=== What is required ===
I would like each line of the data that holds the word "root" copied out.

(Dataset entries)
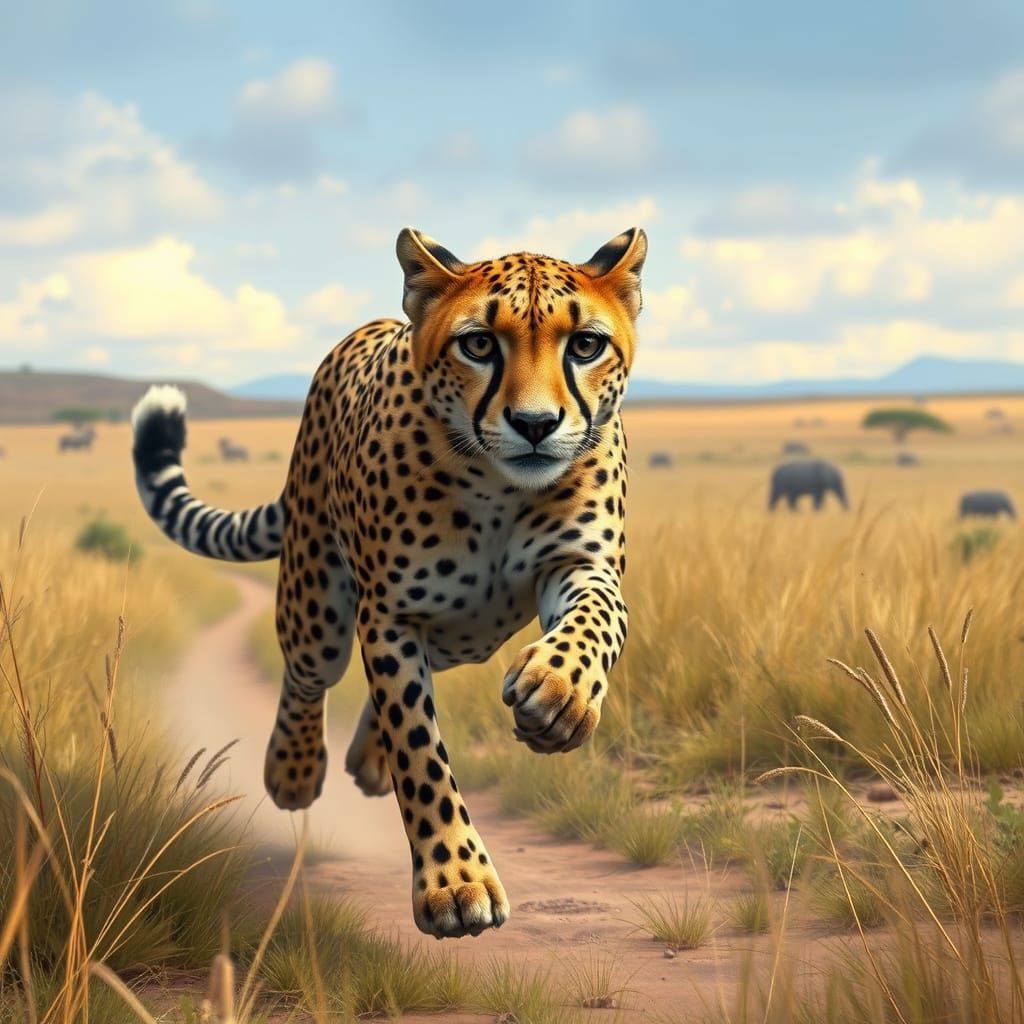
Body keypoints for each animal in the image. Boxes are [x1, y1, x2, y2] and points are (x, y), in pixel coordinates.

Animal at [130, 225, 647, 938]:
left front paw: (559, 692)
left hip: (464, 635)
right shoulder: (390, 615)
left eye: (586, 345)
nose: (536, 425)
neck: (498, 488)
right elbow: (419, 748)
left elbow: (598, 619)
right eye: (478, 344)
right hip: (318, 599)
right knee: (308, 673)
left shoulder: (579, 565)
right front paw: (455, 885)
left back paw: (366, 758)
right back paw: (294, 769)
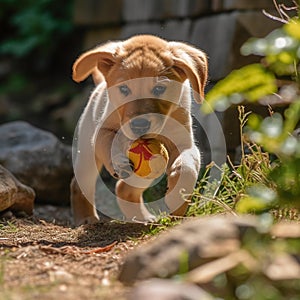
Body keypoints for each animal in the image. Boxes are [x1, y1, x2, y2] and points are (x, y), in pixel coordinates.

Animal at [71, 34, 206, 225]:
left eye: (159, 89)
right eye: (124, 89)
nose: (139, 125)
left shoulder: (184, 142)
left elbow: (187, 168)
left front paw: (177, 199)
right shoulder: (102, 131)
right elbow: (109, 143)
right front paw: (118, 161)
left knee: (123, 189)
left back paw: (143, 218)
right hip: (87, 154)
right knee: (79, 184)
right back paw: (86, 218)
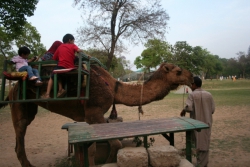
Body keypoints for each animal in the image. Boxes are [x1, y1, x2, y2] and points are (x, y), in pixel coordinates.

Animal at [0, 62, 193, 166]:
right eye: (178, 71)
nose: (194, 78)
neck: (113, 87)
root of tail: (13, 86)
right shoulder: (94, 114)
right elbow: (103, 147)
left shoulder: (93, 117)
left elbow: (104, 145)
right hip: (18, 104)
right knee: (20, 135)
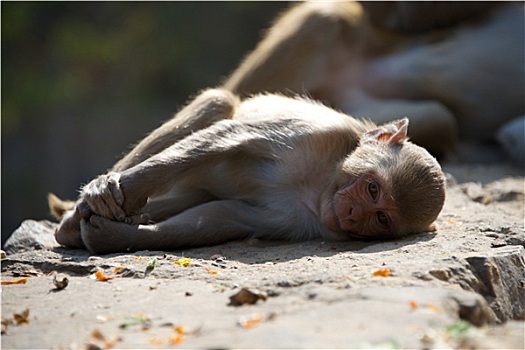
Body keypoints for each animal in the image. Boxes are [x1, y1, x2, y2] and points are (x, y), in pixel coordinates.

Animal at [49, 89, 444, 253]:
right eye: (372, 188)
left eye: (381, 219)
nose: (350, 213)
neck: (320, 186)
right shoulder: (318, 134)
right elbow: (228, 137)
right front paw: (99, 198)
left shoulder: (304, 223)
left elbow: (219, 217)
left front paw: (113, 238)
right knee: (218, 102)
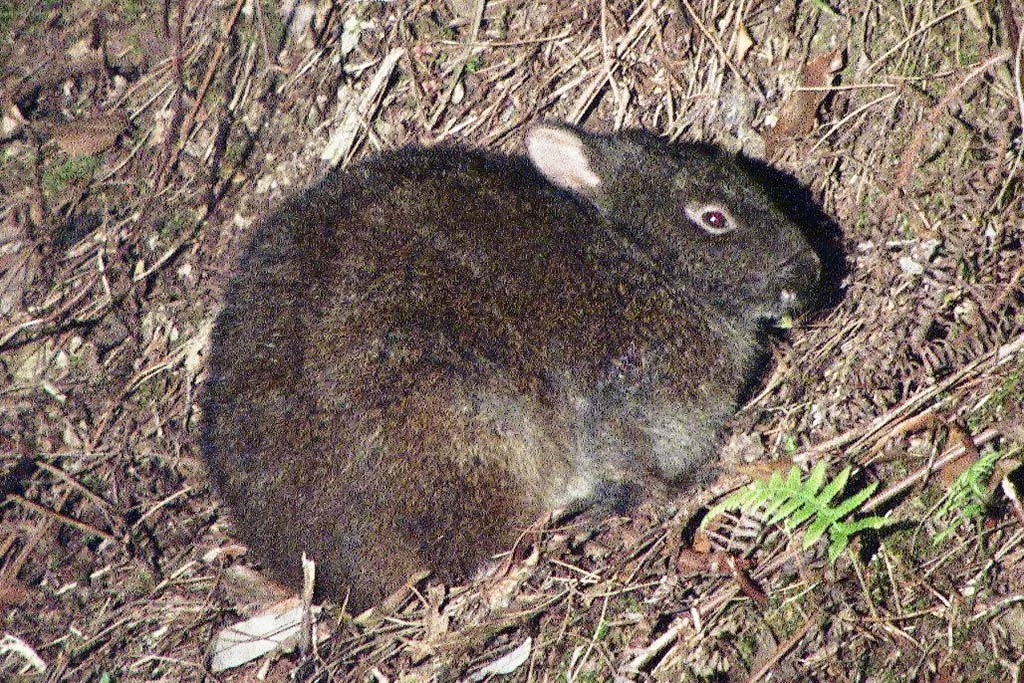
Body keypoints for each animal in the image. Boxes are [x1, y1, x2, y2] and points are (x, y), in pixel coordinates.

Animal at [197, 122, 823, 614]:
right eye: (713, 218)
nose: (811, 269)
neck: (641, 256)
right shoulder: (618, 398)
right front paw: (692, 481)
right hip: (466, 424)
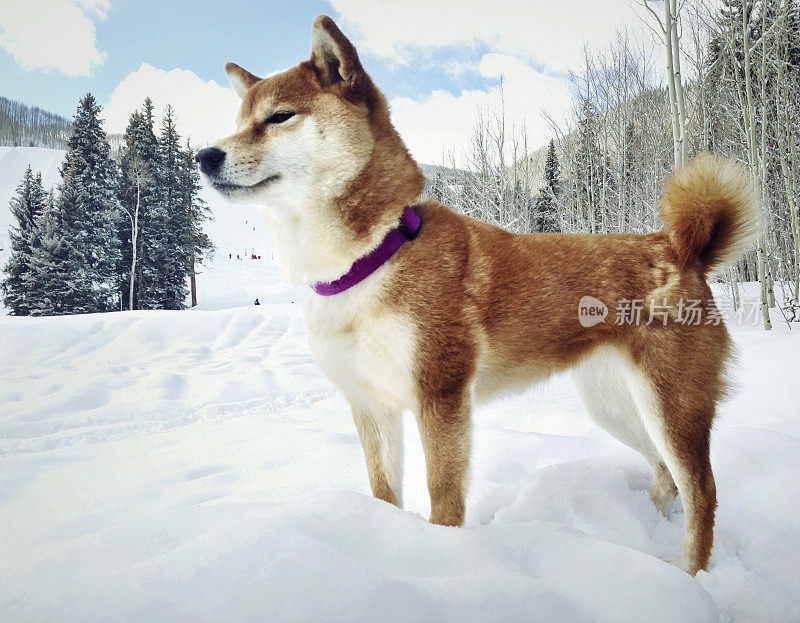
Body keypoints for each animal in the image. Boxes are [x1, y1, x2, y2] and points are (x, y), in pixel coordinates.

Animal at [197, 13, 760, 576]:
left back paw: (689, 573)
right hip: (615, 405)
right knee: (665, 474)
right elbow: (384, 492)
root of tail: (682, 249)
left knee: (702, 491)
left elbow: (444, 498)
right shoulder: (371, 405)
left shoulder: (440, 396)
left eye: (279, 116)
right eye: (240, 120)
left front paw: (443, 558)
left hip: (671, 405)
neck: (371, 257)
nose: (203, 155)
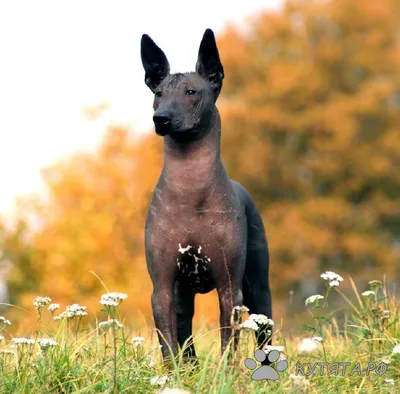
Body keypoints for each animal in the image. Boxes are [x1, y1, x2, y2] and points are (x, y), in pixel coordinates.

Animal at [141, 28, 272, 364]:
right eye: (158, 93)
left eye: (191, 92)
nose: (160, 118)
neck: (191, 189)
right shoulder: (162, 288)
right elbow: (169, 344)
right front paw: (171, 373)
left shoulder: (230, 288)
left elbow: (229, 343)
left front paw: (228, 372)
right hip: (182, 297)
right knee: (185, 337)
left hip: (259, 292)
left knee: (266, 334)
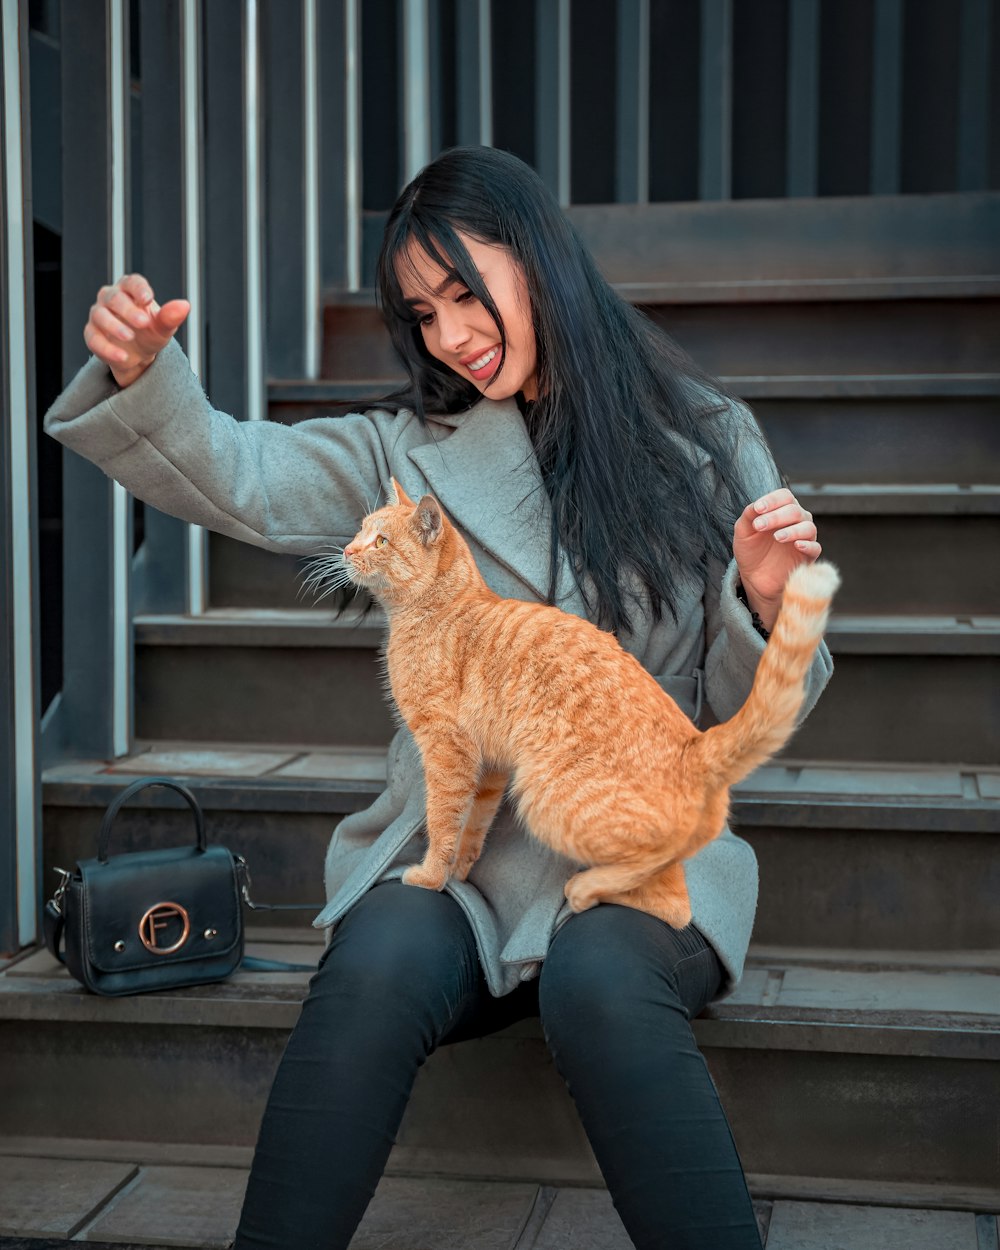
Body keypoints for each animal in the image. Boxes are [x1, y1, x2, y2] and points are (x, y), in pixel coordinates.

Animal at [325, 477, 835, 930]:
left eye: (381, 540)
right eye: (360, 529)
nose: (348, 550)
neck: (440, 608)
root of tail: (695, 744)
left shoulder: (446, 749)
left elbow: (442, 819)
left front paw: (431, 876)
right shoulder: (489, 765)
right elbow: (473, 825)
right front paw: (461, 872)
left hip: (545, 799)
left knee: (674, 902)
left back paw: (587, 889)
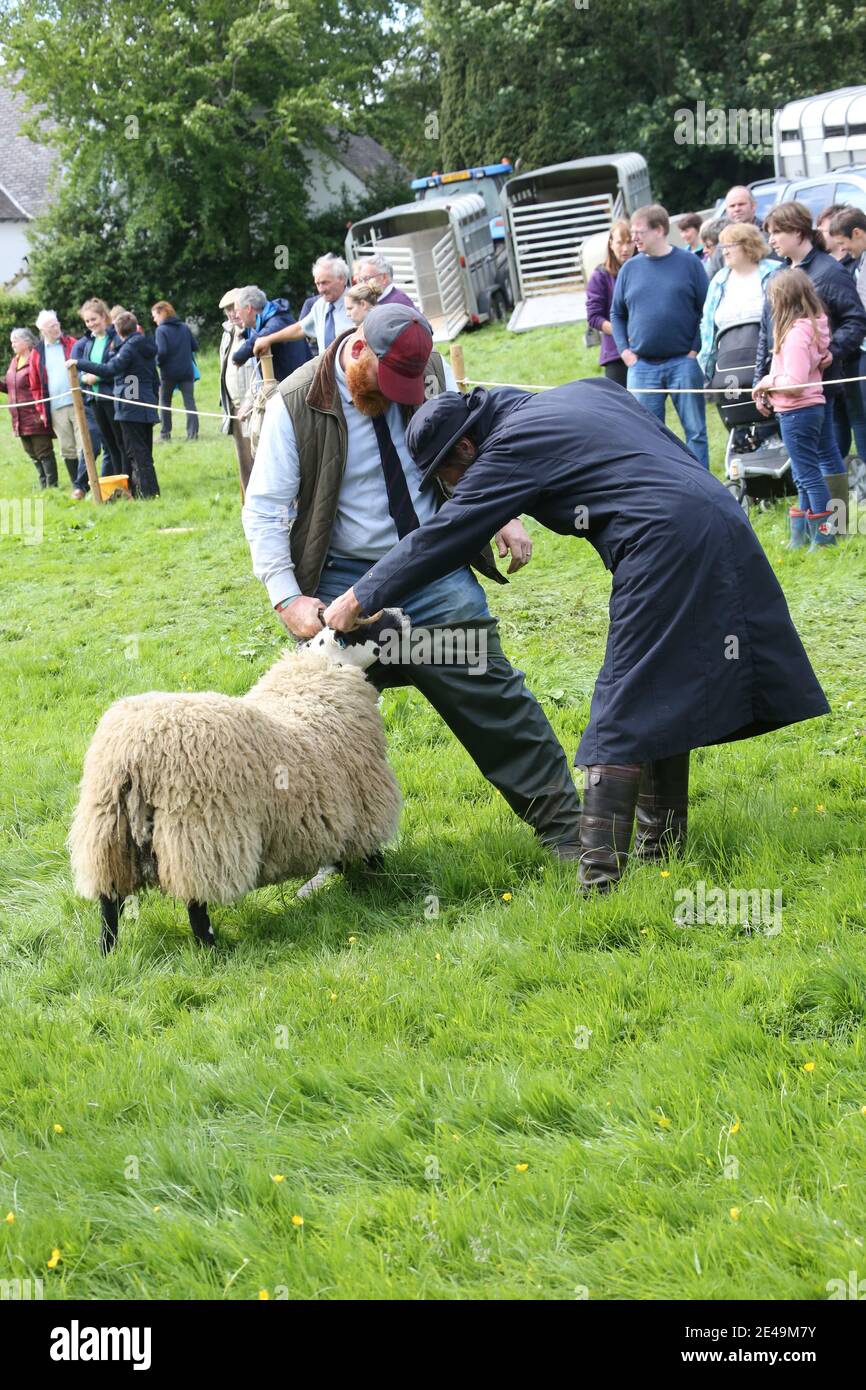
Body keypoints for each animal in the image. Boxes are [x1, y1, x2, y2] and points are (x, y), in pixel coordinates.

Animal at [69, 614, 405, 950]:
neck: (315, 679)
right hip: (200, 836)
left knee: (109, 903)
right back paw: (212, 951)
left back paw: (108, 952)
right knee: (196, 905)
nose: (401, 613)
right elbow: (373, 854)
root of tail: (131, 754)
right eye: (367, 625)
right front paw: (383, 885)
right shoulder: (364, 807)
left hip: (109, 835)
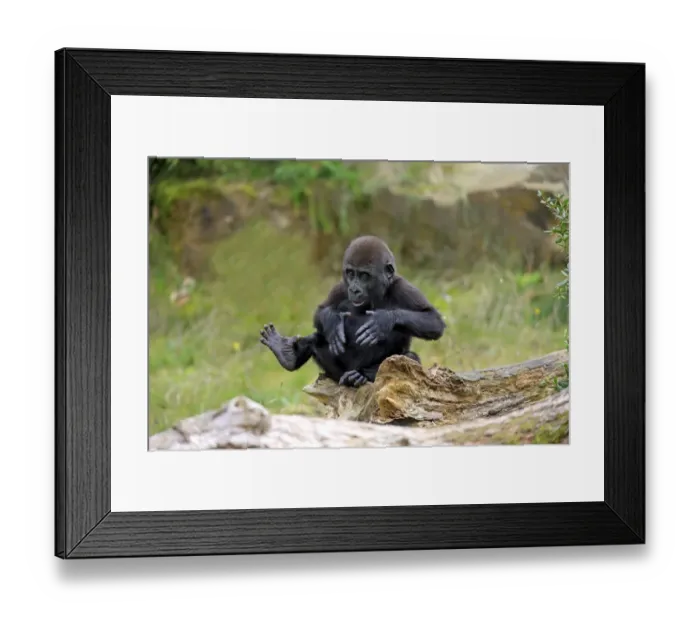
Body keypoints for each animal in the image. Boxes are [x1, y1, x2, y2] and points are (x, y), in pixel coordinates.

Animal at [260, 235, 446, 388]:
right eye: (350, 273)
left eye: (364, 275)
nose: (354, 289)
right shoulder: (341, 287)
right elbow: (321, 311)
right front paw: (332, 322)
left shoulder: (403, 287)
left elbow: (433, 320)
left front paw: (383, 320)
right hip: (337, 374)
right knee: (317, 338)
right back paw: (288, 355)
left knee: (409, 357)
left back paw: (362, 375)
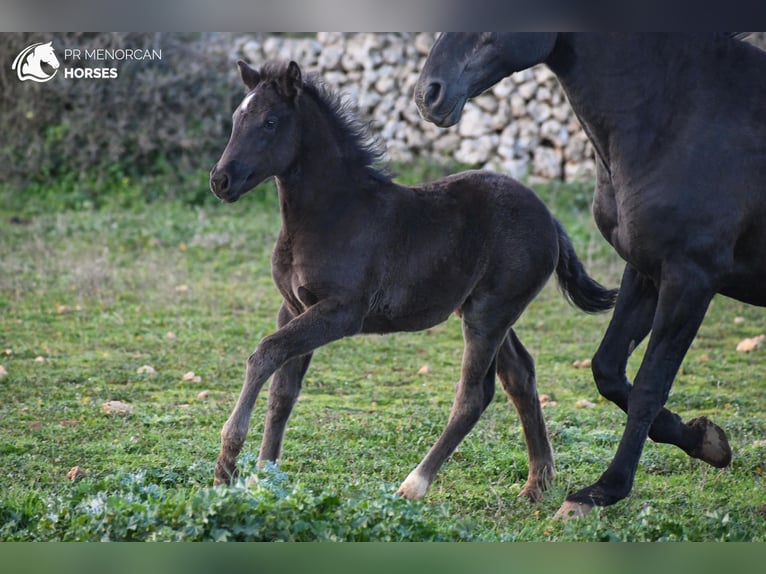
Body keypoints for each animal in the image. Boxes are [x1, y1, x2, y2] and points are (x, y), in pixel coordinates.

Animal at [208, 59, 616, 504]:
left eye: (270, 121)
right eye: (236, 119)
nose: (220, 180)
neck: (331, 214)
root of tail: (549, 218)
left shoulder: (340, 313)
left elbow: (264, 354)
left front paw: (228, 465)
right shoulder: (293, 306)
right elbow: (283, 391)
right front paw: (262, 477)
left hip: (488, 316)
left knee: (474, 396)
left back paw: (414, 484)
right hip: (488, 312)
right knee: (520, 377)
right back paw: (537, 482)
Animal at [420, 33, 766, 520]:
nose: (429, 93)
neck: (680, 114)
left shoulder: (691, 277)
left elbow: (649, 386)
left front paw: (601, 490)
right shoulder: (646, 271)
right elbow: (608, 370)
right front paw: (705, 440)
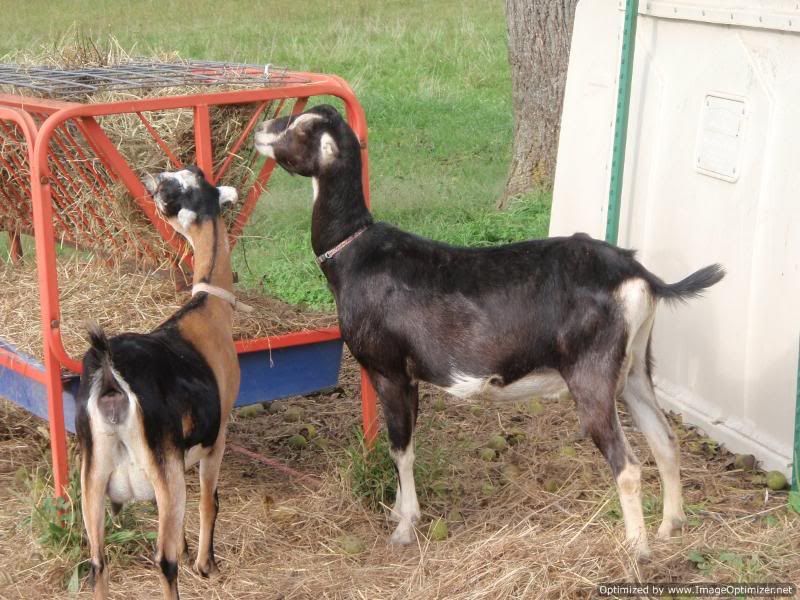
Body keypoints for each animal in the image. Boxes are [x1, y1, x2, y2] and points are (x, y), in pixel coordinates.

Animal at [76, 167, 240, 599]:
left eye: (187, 179)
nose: (155, 178)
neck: (205, 311)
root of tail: (111, 377)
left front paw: (188, 549)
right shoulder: (217, 437)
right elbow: (210, 501)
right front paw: (205, 564)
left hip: (93, 476)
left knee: (97, 562)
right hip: (163, 472)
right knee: (162, 562)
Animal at [254, 105, 725, 558]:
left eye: (301, 127)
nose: (260, 130)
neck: (354, 252)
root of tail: (637, 274)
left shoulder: (390, 371)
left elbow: (400, 449)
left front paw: (404, 528)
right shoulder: (409, 377)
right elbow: (407, 446)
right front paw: (400, 513)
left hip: (592, 373)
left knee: (626, 464)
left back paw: (637, 550)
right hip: (635, 368)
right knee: (665, 440)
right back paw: (670, 528)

=== Reply ===
root of tail: (13, 86)
root of tail: (682, 249)
root of tail: (695, 744)
root of tail: (131, 754)
root of tail: (549, 218)
root of tail: (111, 377)
root of tail: (637, 274)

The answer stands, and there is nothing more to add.